Witam,
Kupiłem kilka dni temu narzeczonej 147 2.0 z SELESPEEDEM, generalnie auto stało półtora roku i kupiłem je z zamiarem doprowadzenia do świetności. Większość rzeczy już zrobiłem, końcem tygodnia jedzie na kompletny rozrząd i wszystkie paski (jak wracałem 550 km, na autostradzie w Katowicach zerwało wyjącą rolkę, zrzuciło pasek, a że akumulator był martwy to stanąłem natychmiast po zgubieniu ładowania - przełożony aku z drugiej belli, odpalanie tej drugiej (mojej) na popych na autostradzie - bezcenne) . Ale wracając do tematu, auto już jeździ, selespeed działa poprawnie, ładnie rusza, jak tylko dotknę gazu zasprzęgla i rusza ładnie, nie robi kangurków ani nie ślizga nic (są rozwalone oba przeguby wewnętrzne, więc powiedzmy ładnie, bo czuć jakie mają luzy i dają po ^%&$_). Przeguby zostaną wymienione razem z rozrządem, ale w czym rzecz, na wyższych obrotach podczas mocnego przyśpieszania skrzynia zmienia ładnie biegi, ale słychać dźwięk jakby synchronizatora, jakby wszedł z niewielkim zgrzytem ten bieg. Też tak macie? Na niższych obrotach, przy delikatnym przyśpieszaniu tego nie ma. Pompa selespeeda podobno kiedyś była regenrowana i znalazłem w bagażniku jeszcze litr płynu do niego - więc może prawdopodobne) Jak diagnozować taką skrzynię ? Gdzieś widziałem w parametrach wartość zużycia sprzegła ~3300 (ta od - coś do 14000 co ma wartość). Czy to się da wykalibrować, czy to skrzynia sama w sobie pada ? Sprawdzę jeszcze olej w samej skrzyni.
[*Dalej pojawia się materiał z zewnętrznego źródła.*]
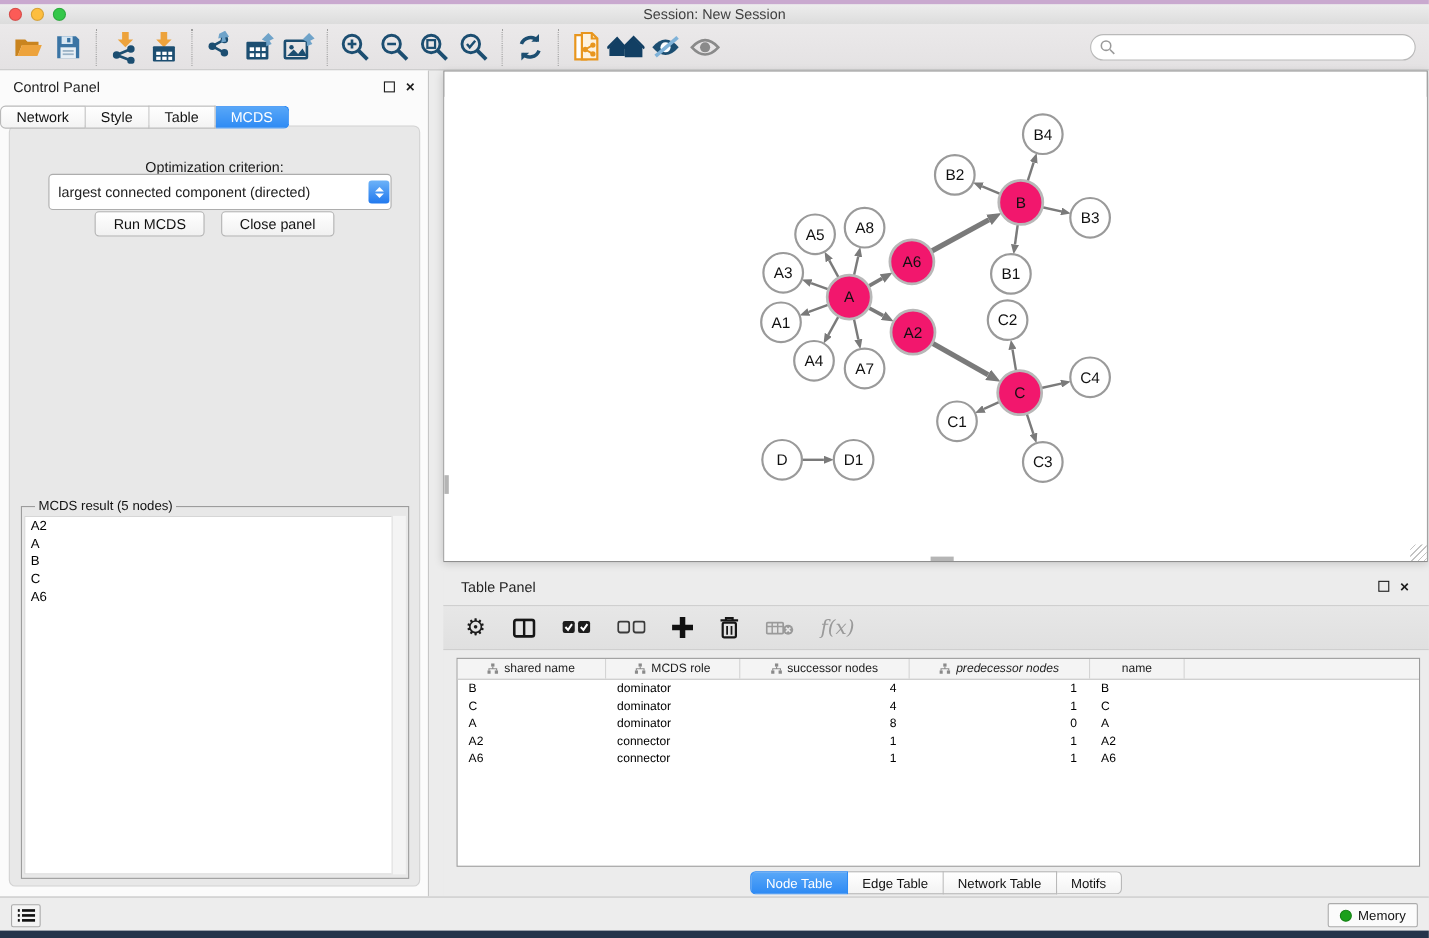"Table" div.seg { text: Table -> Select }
I dodatkowe pytanie, bo nigdy nie miałem takiej skrzyni. Przy lewarku mam przyciski CITY i ASR off, ASR wiem co to, ale skrzynia zmienia sama biegi tylko przy CITY , jak tylko zmienie bieg łopatką lub lewarkiem to funkcja city znika i skrzynia czeka aż zmienię bieg, sama tego nie zrobi. Tak ma to działać?